Nursing schools are accredited based on many factors, including staff qualifications, curriculum planning and management, and student resources. They are also critiqued based on the success rate of students attempting to take the nurse licensing exam in their state. For this reason, some smaller schools have a hard time with this step of the process. As one school found out, with smaller class sizes more students need to pass the test to meet the minimum success rates set forth by the accrediting bodies:

BUCKHANNON — The West Virginia Wesleyan College School of Nursing has been given only provisional accreditation for the next school year by the West Virginia Board of Examiners for Registered Professional Nurses.
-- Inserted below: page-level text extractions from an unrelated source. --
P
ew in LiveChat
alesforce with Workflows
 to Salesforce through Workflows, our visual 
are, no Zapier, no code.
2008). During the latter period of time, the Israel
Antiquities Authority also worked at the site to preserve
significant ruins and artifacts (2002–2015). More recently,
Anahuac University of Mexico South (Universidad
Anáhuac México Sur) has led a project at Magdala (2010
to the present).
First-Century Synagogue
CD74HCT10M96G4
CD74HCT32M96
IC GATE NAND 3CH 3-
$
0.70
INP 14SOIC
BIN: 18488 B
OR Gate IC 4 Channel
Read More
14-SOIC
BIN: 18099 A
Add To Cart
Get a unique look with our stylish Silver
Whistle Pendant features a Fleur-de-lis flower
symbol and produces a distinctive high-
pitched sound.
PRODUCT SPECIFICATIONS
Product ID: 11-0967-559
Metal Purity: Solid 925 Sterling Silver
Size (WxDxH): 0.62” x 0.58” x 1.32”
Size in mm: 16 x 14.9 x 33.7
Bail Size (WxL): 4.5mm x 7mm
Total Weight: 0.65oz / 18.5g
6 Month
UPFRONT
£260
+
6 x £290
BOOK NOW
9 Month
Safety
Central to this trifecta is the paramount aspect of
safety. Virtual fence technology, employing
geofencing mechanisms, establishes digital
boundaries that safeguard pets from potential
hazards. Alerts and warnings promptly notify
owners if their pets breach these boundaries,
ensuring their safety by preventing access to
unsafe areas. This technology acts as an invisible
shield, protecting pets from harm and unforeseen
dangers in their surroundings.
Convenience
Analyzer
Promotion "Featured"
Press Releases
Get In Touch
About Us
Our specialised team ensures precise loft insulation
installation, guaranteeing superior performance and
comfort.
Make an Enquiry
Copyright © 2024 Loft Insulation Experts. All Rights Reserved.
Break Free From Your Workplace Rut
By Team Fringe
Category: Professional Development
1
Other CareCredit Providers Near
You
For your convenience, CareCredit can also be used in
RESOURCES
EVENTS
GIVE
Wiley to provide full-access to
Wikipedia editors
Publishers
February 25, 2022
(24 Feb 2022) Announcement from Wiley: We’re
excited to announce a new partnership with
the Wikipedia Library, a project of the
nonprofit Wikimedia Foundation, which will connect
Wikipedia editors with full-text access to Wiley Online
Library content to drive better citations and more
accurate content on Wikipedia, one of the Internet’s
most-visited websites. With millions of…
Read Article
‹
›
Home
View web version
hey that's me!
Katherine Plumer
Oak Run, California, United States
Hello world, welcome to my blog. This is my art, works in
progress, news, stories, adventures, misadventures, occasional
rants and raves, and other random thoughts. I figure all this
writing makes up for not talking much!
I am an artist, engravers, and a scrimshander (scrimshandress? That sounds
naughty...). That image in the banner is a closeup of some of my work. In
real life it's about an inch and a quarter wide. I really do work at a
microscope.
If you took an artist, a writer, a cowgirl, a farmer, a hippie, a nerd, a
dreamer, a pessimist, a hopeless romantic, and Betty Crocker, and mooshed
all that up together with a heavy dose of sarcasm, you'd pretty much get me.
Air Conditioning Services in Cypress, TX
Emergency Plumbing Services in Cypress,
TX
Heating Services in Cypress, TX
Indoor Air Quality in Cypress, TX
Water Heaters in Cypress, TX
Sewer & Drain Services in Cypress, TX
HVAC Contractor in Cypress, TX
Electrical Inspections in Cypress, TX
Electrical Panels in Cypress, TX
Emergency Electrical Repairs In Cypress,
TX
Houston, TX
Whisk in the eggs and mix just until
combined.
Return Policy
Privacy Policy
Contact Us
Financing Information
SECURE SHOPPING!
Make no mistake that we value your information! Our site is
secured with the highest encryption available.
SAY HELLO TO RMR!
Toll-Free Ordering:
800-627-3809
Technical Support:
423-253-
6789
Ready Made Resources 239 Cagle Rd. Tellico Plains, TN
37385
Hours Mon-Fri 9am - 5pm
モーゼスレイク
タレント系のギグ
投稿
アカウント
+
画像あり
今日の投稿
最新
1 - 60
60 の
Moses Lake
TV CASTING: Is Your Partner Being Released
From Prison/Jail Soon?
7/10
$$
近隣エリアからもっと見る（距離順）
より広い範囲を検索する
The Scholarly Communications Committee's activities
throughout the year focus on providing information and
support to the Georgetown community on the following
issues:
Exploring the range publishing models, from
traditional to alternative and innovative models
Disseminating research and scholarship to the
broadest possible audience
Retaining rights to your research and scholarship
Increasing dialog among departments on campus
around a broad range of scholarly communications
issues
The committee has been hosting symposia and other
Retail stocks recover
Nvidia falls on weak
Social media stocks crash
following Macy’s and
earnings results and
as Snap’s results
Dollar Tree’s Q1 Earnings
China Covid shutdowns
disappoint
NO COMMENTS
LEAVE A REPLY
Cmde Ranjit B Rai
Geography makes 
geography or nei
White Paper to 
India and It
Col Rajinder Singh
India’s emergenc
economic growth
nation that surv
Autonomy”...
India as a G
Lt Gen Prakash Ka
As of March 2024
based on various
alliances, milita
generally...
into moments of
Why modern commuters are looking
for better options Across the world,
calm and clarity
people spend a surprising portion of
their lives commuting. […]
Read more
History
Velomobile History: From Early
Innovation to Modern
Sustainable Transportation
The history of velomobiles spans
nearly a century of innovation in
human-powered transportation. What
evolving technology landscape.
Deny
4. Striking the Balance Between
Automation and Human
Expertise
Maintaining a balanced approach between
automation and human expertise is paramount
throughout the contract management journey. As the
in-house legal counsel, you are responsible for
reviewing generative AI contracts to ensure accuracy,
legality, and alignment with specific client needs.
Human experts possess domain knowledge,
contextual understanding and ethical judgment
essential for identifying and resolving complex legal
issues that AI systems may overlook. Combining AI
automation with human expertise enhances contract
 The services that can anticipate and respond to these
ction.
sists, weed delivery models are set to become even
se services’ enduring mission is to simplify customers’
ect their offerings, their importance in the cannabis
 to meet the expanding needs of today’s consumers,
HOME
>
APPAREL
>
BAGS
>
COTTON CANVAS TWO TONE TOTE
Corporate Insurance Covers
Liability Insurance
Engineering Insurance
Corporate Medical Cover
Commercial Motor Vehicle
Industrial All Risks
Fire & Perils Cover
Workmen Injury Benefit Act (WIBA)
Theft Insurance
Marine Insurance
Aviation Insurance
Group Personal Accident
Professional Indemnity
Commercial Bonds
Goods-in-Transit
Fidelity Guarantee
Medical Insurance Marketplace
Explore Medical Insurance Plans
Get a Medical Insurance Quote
The provisional status is based on the school of nursing graduate’s test scores on the national licensing exam known as the NCLEX, which graduates must take to become a registered nurse. In choosing to put Wesleyan’s School of Nursing on provisional status, the board looked at test scores for the past three years, according to executive director Laura Rhodes.

The school of nursing did not meet the 80 percent passage rate required, Rhodes said. Dr. Larry Parsons, dean of West Virginia Wesleyan College, said that provisional status is something that other colleges in the state have been placed on and WVWC has received provisional status before as well.

“Every school in this state has gotten provisional status at some time,” he said. Most recently, the School of Nursing at Wesleyan was on provisional status when outgoing president William Haden retired and current president Dr. Pamela Balch came on board, according to Parsons. It was Balch who restarted the nursing program, Parsons said.